By comparing across a number of subjects, the mechanisms underlying the observed variability in deposition and regional ventilation can be elucidated. By comparing the data collected in Earth’s gravity with data from low-gravity, the magnitude of the gravitational effect can be assessed.
The researchers have successfully applied the MRI technique for quantifying specific ventilation in the human lung-Specific Ventilation Imaging- completing aim a). We have used this technique to quantify the vertical, gravitational induced, gradient in specific ventilation that is present on the human lung on earth. The findings are in accordance with previous radiation based techniques for quantifying specific ventilation. An article describing the technique was published during the second year in the Journal of Applied Physiology. A patent, protecting the intellectual property of this and two other MRI methodologies developed at our lab is currently actively pursued.
During the second year we have mapped particle deposition for 4μm particles, when inhalation occurs in the supine position (10 subjects) and recently in low-gravity (six subjects), addressing aim b).
The successful completion of Aim 1 was essential to completion the project. The data for addressing Aim 2 was recently collected for 4μm particles. Data analysis is under way. These results allow us to start CFD modeling, addressing Aim 3.
The researchers have collected deposition data for 4μm particles (aim b). A second parabolic flight campaign (1μm particles) is expected in the spring 2012. MATLAB based software tools for the analysis of this data developed by the fellow are in use for the analysis of ground (1-G) data. Further development and optimization of these tools for application to low-gravity acquired data is underway. Computational Fluid Dynamic modeling will begin soon. The third year will be dedicated to the analysis of the outcomes of these models, and establishing a metric for comparison with the measured deposition patterns. The researchers expect that, by imposing realistic instead of idealized boundary conditions, we will significantly improve our ability to predict particle deposition. Time will be dedicated to compiling and writing these results into a
The overall goal of this project is to better understand how variability in convective flow patterns in the lung affect aerosol deposition and subsequent clearance between individuals. Such knowledge will help better characterize the normal variability, both on the ground and in low gravity (the lunar surface), and thus better characterize the risks of exposure to potentially toxic, aggressive dust. This improved risk assessment is important for future lunar exploration because lunar dust is aggressive, highly reactive. In low gravity, dust particles are likely to deposit further down in the lung with increased residence time. As well, this improved risk assessment is important on Earth where many people are exposed to airborne dust.
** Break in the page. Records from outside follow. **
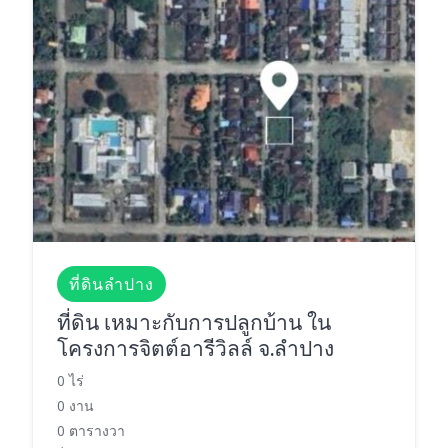
ที่ดินลำปาง
ที่ดิน เหมาะกับการปลูกบ้าน ใน
โครงการจิตต์อารีวิลล์ จ.ลำปาง
0 ไร่
0 งาน
0 ตารางวา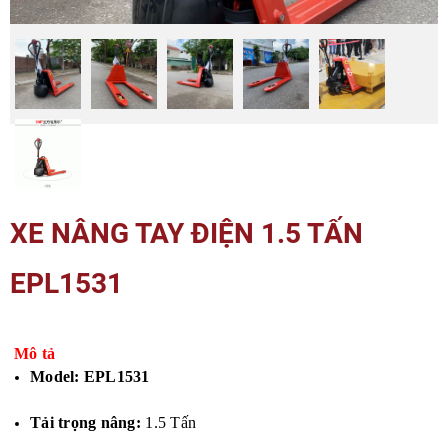
XE NÂNG TAY ĐIỆN 1.5 TẤN
EPL1531
Mô tả
Model: EPL1531
Tải trọng nâng:
1.5 Tấn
From a different and more long-term perspective, a better understanding of the individual variability in deposition might also help optimize aerosol drug delivery with aerosols that will more accurately target specific portions of the lung.
In the framework of this project, we have developed a novel magnetic resonance imaging (MRI) technique for the quantification of specific ventilation in the human lung. The technique requires a standard proton MRI machine with a 1.5 Tesla field. These machines are widely available in clinical setting. The technique does not require the use of radiation and is therefore suitable for repeated measures. At this stage, we are using the technique as a novel research tool, but its repercussions can be extended to the clinical setting. The fact that this technique does not involve radiation opens a novel diagnostic window, and as a result, measures can be applied repetitively. This can be of particular importance in patient populations suffering from chronic respiratory diseases, such as chronic obstructive pulmonary disease. Patients with chronic disease could benefit from a noninvasive, zero - radiation dose assessment of their lung function, allowing for a more regular follow-up than the existing techniques.